TO: It’s a question if it really dominates. If it would be the fifth year after the reopening nobody would say the place dominates. It’s now very strong because it’s the wonder that it’s working again. For me it’s not dominating. Tell me the question again please.
SR: In contrast to, I know that you don’t do that a lot, but working in these contemporary exhibition spaces that are more like white cubes…
TO: Well, as artistic director, I am also responsible for the programme of the Gropius Bau and also work there from time to time…
SR: Yes, but I know you have a special interest in going into these special buildings. So why are you drawn to going into these kinds of spaces, and especially this one, from a curatorial perspective?
TO: There are two very interesting aspects. This is a corpse, this is a dead body of architecture, it is out of function. In this moment it lost all its obligations. There’s no obligation to make money, no obligation to make public, no obligation to make representation of power or whatever. This makes it beautiful. Suddenly it’s in a way what it is without serving. This emptiness of the building, being out of service, is the greatest gift we see being here because we don’t have to fulfil any function. The second thing is that my personal work of the last years is very close to a philosophical concept that I’ve titled Immersion. Immersion means it’s the next level of relation to the world, in a world where everything is based on relations, not anymore on objects or material. Immersion means you give up the border, you don’t construct situations which present objects in such an opposite way. You construct spaces in which relations are fluid, and this is the biggest structure I could find to design such a fluid way of being together, with the art, with the building, with the ideas, the food, and others.
SR: Just a few years ago there were plans of demolishing this building and now that’s out of the question. I think a lot of the newfound appreciation for these older buildings has come through artistic activation of them. I assume you’re very happy about this development. What do you hope will happen here?

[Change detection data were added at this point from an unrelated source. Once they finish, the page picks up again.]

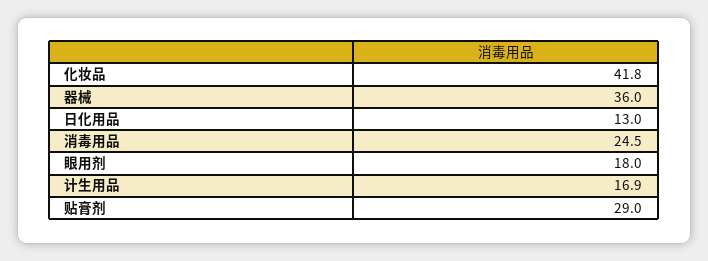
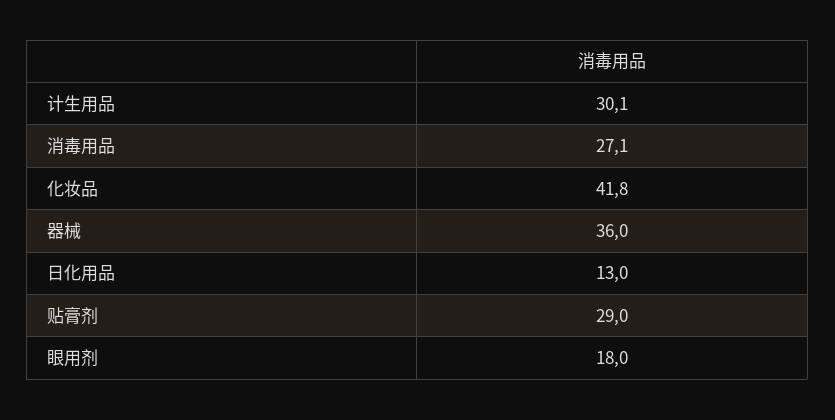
  {
    "化妆品": 41.8,
    "器械": 36,
    "日化用品": 13,
-   "消毒用品": 24.5,
+   "消毒用品": 27.1,
    "眼用剂": 18,
-   "计生用品": 16.9,
+   "计生用品": 30.1,
    "贴膏剂": 29
  }

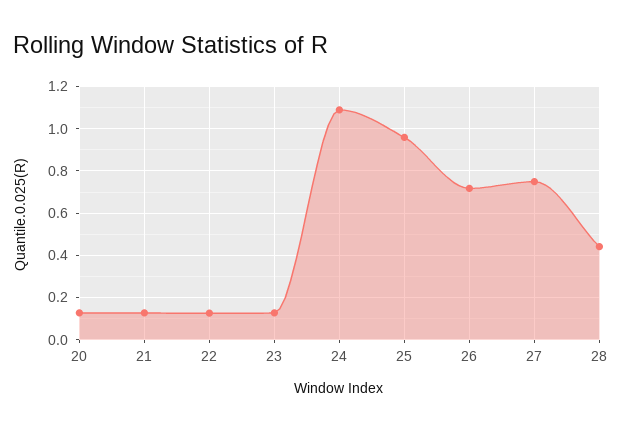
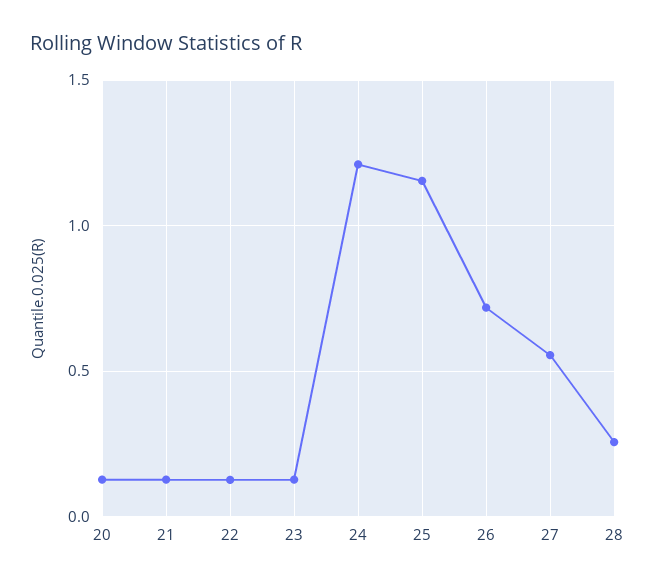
  {
    "20": 0.15,
    "21": 0.15,
    "22": 0.15,
    "23": 0.15,
-   "24": 1.1,
+   "24": 1.2,
-   "25": 0.95,
+   "25": 1.15,
    "26": 0.7,
-   "27": 0.75,
+   "27": 0.55,
-   "28": 0.45
+   "28": 0.25
  }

TO: I hope it will remain as an open space, but I am realistic enough that it’s so expensive to do that we have to find ways to ensure that it will survive. What does it mean, an open space? It means it shouldn’t be run under the law of a company, but also it should not be the slave of the state, and you have to find a way in between. This means you have to find a new way of reanimating the venue and the building architecture, not in the old style of bringing one billion euros on the table to make everything fresh. If you do that, you kill the patient. But everyone thinks in this way, nobody is open to smart, step-by-step solutions where different actors work together. It could be the state, it could be private, it could be the community. I think the main task at the moment is to develop a scenario, a kind of dream of what this building should be, my suggestion is this is the experience machine of the digital age in an analogue way. Then if you have this mission, that helped me quite a lot to find friends and partners in the reopening process. They all loved it immediately, it was no problem, everybody helped, there was no resistance, it was easy. Expensive, but easy! If you have this mission, you will find the keys, I’m sure, to make things different, not in the old style of the bourgeois west.
SR: In 1979 when this opened it had quite a crucial effect in making West Berlin a centre for international business. Reactivating this space provides an interesting thought experiment, if there is a way to send out another kind of message, not of commerce, but of culture. Do you think that’s possible and what kind of message do you hope that would be?
TO: Culture is a very wild field. It could be that we host here the Berlin film festival or the Berlinale, it could be an art school, it could be a library, it could be a lot. We need to find a mixture. It’s not the time anymore to say this is only for congress, or only for blah blah. It should be a place where every night you can expect a surprise.